### Set of tasks
1. In the economic development text, what does India commit to for city-funded projects during the first 100 days?
2. Reproduce the part of the economic development text that starts with "- Prioritize small" and ends with "goods and services.".

### Source text
Economic Development
India will ensure that resources are invested in both the basic needs of our most vulnerable residents and the tools that create a vibrant and sustainable local economy. She will focus on cooperatively-owned businesses, green jobs, and democratic control of land instead of trickle-down policies and subsidies that have increased income inequality.
- Short-Term Policy Goals (First 100 Days):
- Commit to full Minority/Women-Owned Business Enterprise (MWBE) compliance for city-funded projects.
- Prioritize small and minority-owned local businesses through the RFP process to increase successful bids for small, local contractors.
- Near-Term Policy Goals (6 Months to 1 Year):
- Add new procurement criteria and set measurable benchmarks to grant more contracts to locally-owned, independent businesses, minority, and women-owned businesses, and to buy more environmentally sustainable goods and services.
- Make appointments based on expertise, diversity, and inclusion, rather than political patronage.
- Long-Term Policy Goals (1 to 4 Years):
- Work to establish a public bank. India will advocate for this at the state level, and ensure it is a priority to invest our city dollars in a public bank that invests in our community— not in fossil fuels or carceral institutions to make profits.
- Establish a comprehensive and transparent participatory budgeting process.

### Extracted entries
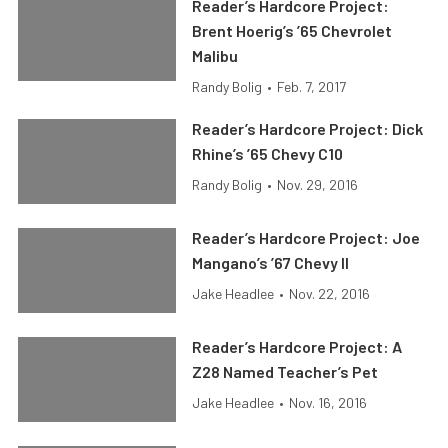
Reader’s Hardcore Project:
Brent Hoerig’s ’65 Chevrolet
Malibu
Randy Bolig
•
Feb. 7, 2017
Reader’s Hardcore Project: Dick
Rhine’s ’65 Chevy C10
Randy Bolig
•
Nov. 29, 2016
Reader’s Hardcore Project: Joe
Mangano’s ’67 Chevy II
Jake Headlee
•
Nov. 22, 2016
Reader’s Hardcore Project: A
Z28 Named Teacher’s Pet
Jake Headlee
•
Nov. 16, 2016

### Solutions to the tasks
1. Full Minority/Women-Owned Business Enterprise (MWBE) compliance for city-funded projects.

2.
- Prioritize small and minority-owned local businesses through the RFP process to increase successful bids for small, local contractors.
- Near-Term Policy Goals (6 Months to 1 Year):
- Add new procurement criteria and set measurable benchmarks to grant more contracts to locally-owned, independent businesses, minority, and women-owned businesses, and to buy more environmentally sustainable goods and services.